In [None]:
# STEP 2 — FETCH COMMENTS
# Inputs: ip_posts.csv
# Outputs: ip_comments.csv

# %pip install praw pandas tqdm
# Inspired by [https://praw.readthedocs.io/en/stable/tutorials/comments.html](https://praw.readthedocs.io/en/stable/tutorials/comments.html)
# [https://www.kaggle.com/code/gpreda/collect-and-update-data-on-reddit](https://www.kaggle.com/code/gpreda/collect-and-update-data-on-reddit)
# [https://github.com/loganblackstad/Universal-Reddit-Scraper/tree/master](https://github.com/loganblackstad/Universal-Reddit-Scraper/tree/master)
# download_threads.ipynb)

import os

# Reddit API keys (same as Step 1)
CLIENT_ID     = "..."        
CLIENT_SECRET = "..." 
USER_AGENT    = "..."

# Input from Step 1
POSTS_CSV = "ip_posts.csv"   # produced by Step 1

# Outputs for Step 2 (comments)

* **Records supplied**:
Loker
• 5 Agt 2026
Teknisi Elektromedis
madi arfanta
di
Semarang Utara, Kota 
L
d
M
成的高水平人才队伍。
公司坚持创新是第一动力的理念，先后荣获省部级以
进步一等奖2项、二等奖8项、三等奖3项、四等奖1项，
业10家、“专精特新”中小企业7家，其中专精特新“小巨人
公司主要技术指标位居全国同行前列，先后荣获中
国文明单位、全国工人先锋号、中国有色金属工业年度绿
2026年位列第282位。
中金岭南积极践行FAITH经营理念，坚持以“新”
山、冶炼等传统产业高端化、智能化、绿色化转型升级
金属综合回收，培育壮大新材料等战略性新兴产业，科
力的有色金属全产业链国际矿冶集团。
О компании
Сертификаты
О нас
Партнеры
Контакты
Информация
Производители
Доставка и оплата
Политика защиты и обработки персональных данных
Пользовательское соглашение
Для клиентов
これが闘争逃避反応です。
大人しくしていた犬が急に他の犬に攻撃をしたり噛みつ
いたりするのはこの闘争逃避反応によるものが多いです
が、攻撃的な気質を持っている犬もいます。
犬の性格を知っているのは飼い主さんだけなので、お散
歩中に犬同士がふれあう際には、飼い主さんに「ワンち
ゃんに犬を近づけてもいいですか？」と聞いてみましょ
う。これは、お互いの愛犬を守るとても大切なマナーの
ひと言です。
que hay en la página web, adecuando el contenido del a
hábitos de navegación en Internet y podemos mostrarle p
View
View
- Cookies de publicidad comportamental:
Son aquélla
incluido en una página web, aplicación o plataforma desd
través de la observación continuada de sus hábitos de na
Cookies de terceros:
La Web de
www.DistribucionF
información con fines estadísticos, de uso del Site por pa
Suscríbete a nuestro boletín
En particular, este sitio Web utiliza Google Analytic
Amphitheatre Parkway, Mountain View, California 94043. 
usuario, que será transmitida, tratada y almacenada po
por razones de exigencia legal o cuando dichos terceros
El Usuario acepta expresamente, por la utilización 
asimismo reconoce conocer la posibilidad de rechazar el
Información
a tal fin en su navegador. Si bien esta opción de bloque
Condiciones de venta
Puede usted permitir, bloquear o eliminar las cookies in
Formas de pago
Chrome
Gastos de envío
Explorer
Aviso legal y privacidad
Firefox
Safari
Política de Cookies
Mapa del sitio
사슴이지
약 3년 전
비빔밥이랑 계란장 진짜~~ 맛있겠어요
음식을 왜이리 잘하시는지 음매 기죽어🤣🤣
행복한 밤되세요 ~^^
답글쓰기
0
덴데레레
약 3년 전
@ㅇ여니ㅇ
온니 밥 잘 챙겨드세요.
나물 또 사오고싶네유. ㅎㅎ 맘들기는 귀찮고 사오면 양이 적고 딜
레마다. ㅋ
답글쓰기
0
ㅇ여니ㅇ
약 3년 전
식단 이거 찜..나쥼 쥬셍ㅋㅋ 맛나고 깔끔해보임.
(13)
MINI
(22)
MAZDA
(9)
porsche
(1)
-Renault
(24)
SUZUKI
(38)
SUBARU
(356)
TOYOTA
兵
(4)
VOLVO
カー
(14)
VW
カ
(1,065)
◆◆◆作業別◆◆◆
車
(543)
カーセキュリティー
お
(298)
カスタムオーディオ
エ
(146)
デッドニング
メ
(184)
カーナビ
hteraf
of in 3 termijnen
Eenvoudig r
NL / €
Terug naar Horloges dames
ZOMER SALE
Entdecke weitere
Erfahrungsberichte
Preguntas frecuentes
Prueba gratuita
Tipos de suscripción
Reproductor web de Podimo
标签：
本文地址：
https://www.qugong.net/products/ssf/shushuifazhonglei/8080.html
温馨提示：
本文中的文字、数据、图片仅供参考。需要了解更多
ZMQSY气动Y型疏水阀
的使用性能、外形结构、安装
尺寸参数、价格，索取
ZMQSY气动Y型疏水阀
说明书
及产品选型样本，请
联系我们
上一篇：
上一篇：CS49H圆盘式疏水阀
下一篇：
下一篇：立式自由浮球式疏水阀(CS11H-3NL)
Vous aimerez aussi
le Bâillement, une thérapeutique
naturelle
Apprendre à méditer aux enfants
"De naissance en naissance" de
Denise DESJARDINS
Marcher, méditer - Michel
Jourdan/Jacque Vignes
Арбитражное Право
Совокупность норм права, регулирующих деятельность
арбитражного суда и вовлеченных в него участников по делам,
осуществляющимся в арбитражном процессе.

* **Tasks and exercises**:
**a)** Reproduce the Reddit comment-fetching script from "# Reddit API" to "Step 2 (comments)".
**b)** Continue the Reddit comment-fetching script from the point where it ends.

* **Responses in order**:
**a)**
# Reddit API keys (same as Step 1)
CLIENT_ID     = "..."        
CLIENT_SECRET = "..." 
USER_AGENT    = "..."

# Input from Step 1
POSTS_CSV = "ip_posts.csv"   # produced by Step 1

# Outputs for Step 2 (comments)

**b)**
COMMENTS_CSV   = "ip_comments.csv"
COMMENTS_JSONL = "ip_comments.jsonl" 

# Politeness / limits 
SLEEP_BETWEEN_REQUESTS = 0.4
MAX_SUBMISSIONS_THIS_RUN = None   # 200 to test or None for all


In [None]:
import time, csv, json
import pandas as pd
from dataclasses import dataclass, asdict
from typing import Optional, List, Iterable, Dict
from tqdm.auto import tqdm
import praw

@dataclass
class CommentRow:
    id: str
    created_utc: int
    subreddit: str
    link_id: str        
    parent_id: str
    author: Optional[str]
    body: Optional[str]
    score: Optional[int]
    submission_id: str
    submission_flair: Optional[str]

COM_FIELDS = [f.name for f in CommentRow.__dataclass_fields__.values()]

def ensure_csv(path: str, fields: List[str]):
    if not os.path.exists(path):
        with open(path, "w", encoding="utf-8", newline="") as f:
            csv.DictWriter(f, fieldnames=fields).writeheader()

def append_csv(path: str, rows: Iterable[dict], fields: List[str]):
    if not rows:
        return
    with open(path, "a", encoding="utf-8", newline="") as f:
        w = csv.DictWriter(f, fieldnames=fields)
        for r in rows:
            w.writerow(r)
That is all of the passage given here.